Tuesday, September 25, 2018

A Century of Smart

A hundred years ago, a theorem was put forth by mathematician/physicist whose work was lauded by Albert Einstein, David Hilbert, and Hermann Weyl that's still of value today -- in fact, it helps answer a lot of questions raised by Einstein's own theory of general relativity.

This genius was a woman named Amalie Emmy Noether, and "Noether's Theorem" was only one of the areas where she contributed to the growth of science in a time when she could barely get a university to pay her to teach, because she was a she. Her main work was in the development of abstract algebra, a division of that discipline which deals with categories and groups instead of just individual variables. The theorem that carries her name was almost a footnote to her career, but it lets physicists connect the concepts of conservation to the symmetries of a system.
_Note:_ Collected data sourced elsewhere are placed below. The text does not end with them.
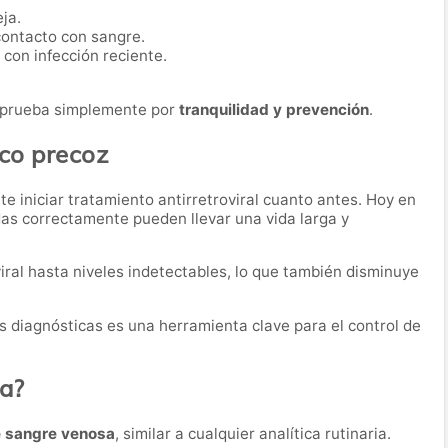
ja.
contacto con sangre.
con infección reciente.
 prueba simplemente por
tranquilidad y prevención
.
ico precoz
e iniciar tratamiento antirretroviral cuanto antes. Hoy en
das correctamente pueden llevar una vida larga y
iral hasta niveles indetectables, lo que también disminuye
as diagnósticas es una herramienta clave para el control de
ba?
e sangre venosa
, similar a cualquier analítica rutinaria.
When scientists talk about conservation of one value or another, they mean that value describes a total amount that doesn't change, even if the thing being labeled might change form. The law of conservation of energy, for example, says that energy can't be created or destroyed, only transformed. A piece of wood contains potential energy locked up in the structure of its atoms and molecules. When it's set on fire, that energy transforms into heat and light, as well as physical residue -- but the total energy in any "system" containing the wood doesn't change. Other fuels are more efficient at creating the energy and leave less residue. The more efficient you get, the more energy you wind up with, on up the ladder to things like atomic explosions. Since most of the potential energy in the A-bomb fuel becomes energy, it has tremendous explosive power -- this is why no one gets excited if Kim Jong-Il lights a match but they frown upon his scientists playing with plutonium.

Noether's Theorem relates that quality to a system's "symmetry," which in physics terms mean that when something happens a certain way under certain conditions, it will happen that way under the same conditions no matter where or when they are. When I was reading about this there was a split-second where I almost understood exactly what that relationship was, but it didn't stick, so I'll leave you to figure it out if you want to give it a shot.

Noether, a Jewish pacifist, lost her job in 1933 when the Nazis took power and emigrated to the United States. After an operation to remove a cyst in 1935, she seemed to develop a severe infection and died at 53. Her "afterthought" of a theorem will probably be around for a lot longer, unless we somehow discover that conservation or general relativity are incorrect. It seems unlikely, but science is about the strange and unlikely, so who knows.